It's really a shame you couldn't have provided some of that information earlier. I'm not sure if it affects any answers I've given, but it certainly would have helped provide more certain answers.
I'm no sure you can say R200 and TM+ act as a voltage divider. It all depends on what's connected to TM+ -- is it any more complex than a thermistor to ground?
It begs the question of whether the voltage at TM+ can ever exceed Vdd5, but I'll let you sort that out.
The first sentence of the third paragraph doesn't really make sense. Perhaps you mean the input to the microcontroller? If this was the sole reason, there are far easier ways of protecting the input (the dual diode and a resistor would be sufficient)
You continue using T201 for two devices. You should use T201a and T201b.
The term "dummy load" in paragraph 3 is incorrect.
The 4th paragraph is written in a hard-to-understand manner.
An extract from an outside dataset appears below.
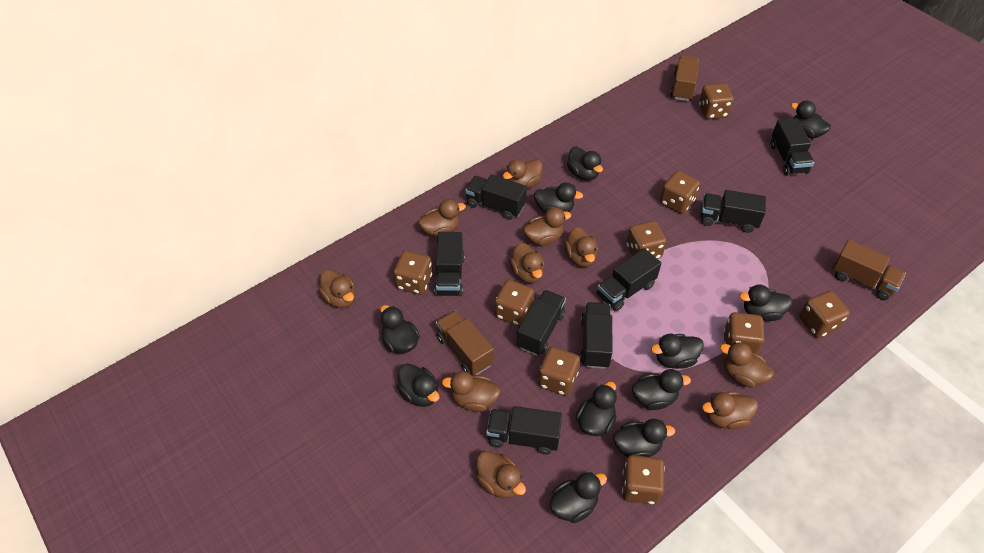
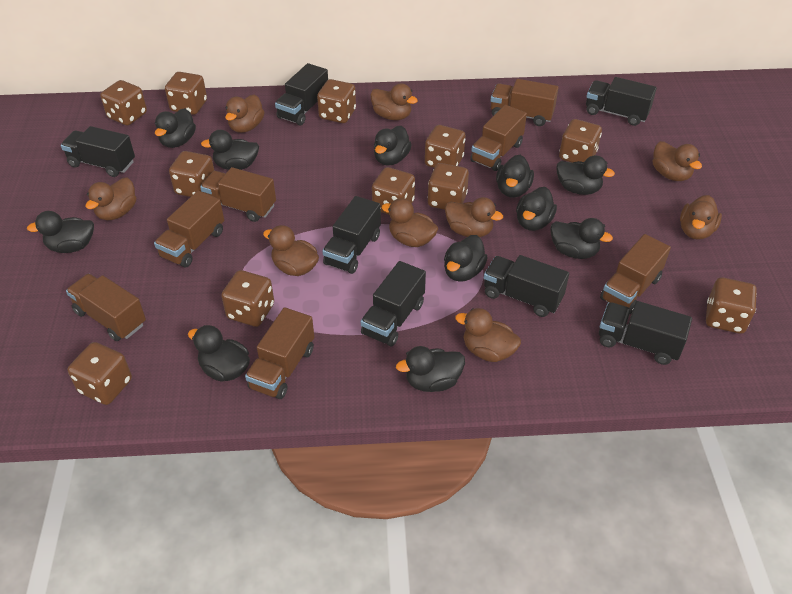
black truck: 8 -> 7
brown dice: 9 -> 11
brown duck: 10 -> 9
brown truck: 3 -> 7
What happens when the voltage is in a normal range? 12V is not the magic voltage. It is Vdd + the turn on voltage of T201a.
The last sentence is correct.
12 V is just an example that I have taken. It could be anything ranging from 6 to 13.5 V.
What should I use instead of the word "dummy load" ?
In the normal condition, none of the transistors turn on. The voltage at point K1A2 will always be less than 5V and this voltage will be available at output 11G and the microcontroller pin will be safe.
Let me take TM+ as 8 V, so the voltage at point K1A2 will be 8V too, but at point P204 , it will be a little less say 7.3. , since the Veb= 7.3-5 = 2.3 >0.7 , the transistor saturates , is this analysis correct ?
suppose the transistor is saturated, it behaves like a closed switch but still there will be some voltage drop across it , say 0.2V (in general). so now what is the voltage that is available at point P203 ?